Punktem wyjścia do sześciu nagrań na „Build A Diorama” były dźwięki otoczenia, które Saville zarejestrował podczas swych podróży po Anglii. I rzeczywiście: płyta zaczyna się od przyjemnego śpiewu ptaków, a dopiero potem dołącza muzyka: pastelowe akordy klawiszy zatopione w psychodelicznej elektronice („Content Of Mind”). Ten sielski nastrój kontynuuje kolejny utwór – wielka szkoda, że nie wiedzieć czemu zostaje on przycięty do formuły króciutkiej miniatury („Bojagi”).
Ptaki słychać znowu w „Deepdale Halophyte Economy” – ich śpiew zostaje zanurzony w typowo ambientowych brzmieniach o minimalistycznym tonie. Te odwołania do natury znajdujemy także w „Bosky” – ale tym razem mają one ezoteryczny charakter, ze względu na plemienne bębenki i rytualną elektronikę. „Euglena Dancing” to znów wyciszony i statyczny ambient, który wiedzie nas jednak do urokliwego finału, rozegranego w „Might I Have A Bit Of Earth?” na delikatne dzwonki podszyte basowym pulsem i onirycznymi syntezatorami.

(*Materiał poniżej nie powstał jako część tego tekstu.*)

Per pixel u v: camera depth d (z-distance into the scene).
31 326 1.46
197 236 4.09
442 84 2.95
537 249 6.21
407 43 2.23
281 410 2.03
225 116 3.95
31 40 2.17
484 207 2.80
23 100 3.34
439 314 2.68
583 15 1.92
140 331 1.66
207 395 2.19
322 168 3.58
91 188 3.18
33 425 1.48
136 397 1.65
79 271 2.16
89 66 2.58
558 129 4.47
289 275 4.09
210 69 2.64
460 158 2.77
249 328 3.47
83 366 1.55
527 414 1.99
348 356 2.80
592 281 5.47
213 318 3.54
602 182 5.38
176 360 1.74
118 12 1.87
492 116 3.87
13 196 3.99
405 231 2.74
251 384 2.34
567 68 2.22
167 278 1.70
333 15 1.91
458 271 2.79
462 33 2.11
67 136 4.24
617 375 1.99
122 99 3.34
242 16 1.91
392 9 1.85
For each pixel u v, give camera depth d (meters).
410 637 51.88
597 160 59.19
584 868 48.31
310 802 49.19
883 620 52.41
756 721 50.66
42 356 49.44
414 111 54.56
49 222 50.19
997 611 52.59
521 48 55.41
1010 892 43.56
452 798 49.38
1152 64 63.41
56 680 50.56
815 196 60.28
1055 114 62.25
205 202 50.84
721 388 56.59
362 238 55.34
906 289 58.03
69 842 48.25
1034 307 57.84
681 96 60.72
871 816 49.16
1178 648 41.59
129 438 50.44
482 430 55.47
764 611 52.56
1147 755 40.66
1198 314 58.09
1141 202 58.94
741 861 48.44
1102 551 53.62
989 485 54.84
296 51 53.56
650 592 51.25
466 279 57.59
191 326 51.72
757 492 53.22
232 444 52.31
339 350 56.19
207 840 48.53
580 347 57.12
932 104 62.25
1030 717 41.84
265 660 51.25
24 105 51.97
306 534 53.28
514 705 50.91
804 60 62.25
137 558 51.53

Muzyka duetu ISAN z płyty na płytę stawała się coraz bardziej wycofana – i to samo dotyczy solowych nagrań Robina Saville’a. Mało tego: na „Build A Diorama” brytyjski producent oferuje chyba najbardziej oszczędne i spokojne kompozycje, jakie stworzył do tej pory. I na tym właśnie polega ich uroda. Trzeci album Anglika przypomina bowiem trochę późne dokonania Marka Hollisa i Talk Talk, bo podobnie jak one zmusza słuchacza, aby zatrzymał się choć na chwilę i pokontemplował piękno otaczającego go świata.